Well in D locked up is about 2900rpms at 70mph and in OD locked up is about 1900 rpms at 70mph, and the engine struggles to maintain speed and has a very low vacuum in OD,


Race engine in a 2 1/2 ton truck with 35" tires and 4.10 gearing with OD trans
sounds like the problem to me....:dunno::dunno:


but what do I know...


try driving it around in low range at the same RPM's and see if it overheats...
 
Yep thats right, B&B engine, pop up pistons, large chamber heads to cut the compression back to pump gas, roller rockers, Scat crank and rods, world heads, etc, etc. RPM air gap intake, RPM Cam, 1411carb that I have ordered parts to jet as a 1407, MSD 6, just ordered a MSD pro billet dist to replace that HEI, afterburn headers, 2.5 dual exhaust, with Flowmaster 40 something mufflers. That engine was balanced at 10,000 rpms and I know the valves float at about 7800rpms, that was a oops!
The short block is the same as the race engines, we build for mud drags, thats why the large 76cc heads to cut back to pump gas. The race engines will hold 8200rpms++ and have only lost one conrod in 6years of racing. The race engines have lots and lots of other HP stuff that this engine doesnt need for the street/trail, but yes 6000rpms is right and it should hold that with no problem at all.

So this explains things a bit better now. You have a race engine in a truck serving street/offroad duty and expect it to stay cool at 6000rpm's for extended periods of time. Race engines aren't ran for extended periods of time and thus don't have a chance to overheat. I think you're just expecting too much from what you have in your vehicle. :deal:
 
Race engine in a 2 1/2 ton truck with 35" tires and 4.10 gearing with OD trans
sounds like the problem to me....:dunno::dunno:


but what do I know...


try driving it around in low range at the same RPM's and see if it overheats...

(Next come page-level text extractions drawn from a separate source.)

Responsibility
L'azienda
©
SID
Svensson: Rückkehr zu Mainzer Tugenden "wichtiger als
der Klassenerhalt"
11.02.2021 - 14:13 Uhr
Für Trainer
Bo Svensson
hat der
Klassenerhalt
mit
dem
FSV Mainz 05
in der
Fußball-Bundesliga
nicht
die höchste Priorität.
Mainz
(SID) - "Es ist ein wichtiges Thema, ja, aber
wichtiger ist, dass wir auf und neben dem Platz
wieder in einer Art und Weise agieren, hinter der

Well that is next, to drop gears in it. I have 4.56 for the rear 14ff, and am going to try that if dist and carb deal doenst work out.
 
So this explains things a bit better now. You have a race engine in a truck serving street/offroad duty and expect it to stay cool at 6000rpm's for extended periods of time. Race engines aren't ran for extended periods of time and thus don't have a chance to overheat. I think you're just expecting too much from what you have in your vehicle. :deal:

Nope, you missed it, I dont expect to turn 6000 all the time, but in a couple mins in a hole, it shouldnt climb as much as it does, I see the post has lost sight. This is the same engine build, I put in muscle cars, ie, camaros, nova II, etc. So it is a street able engine, because of several other engines I have built are proof, in my case of the K5, yes I know the power band doesnt come in till about 1700 and not idle, and I have a 2000 stall/lock converter, but it shouldnt do what it does. Weight and gears might be it??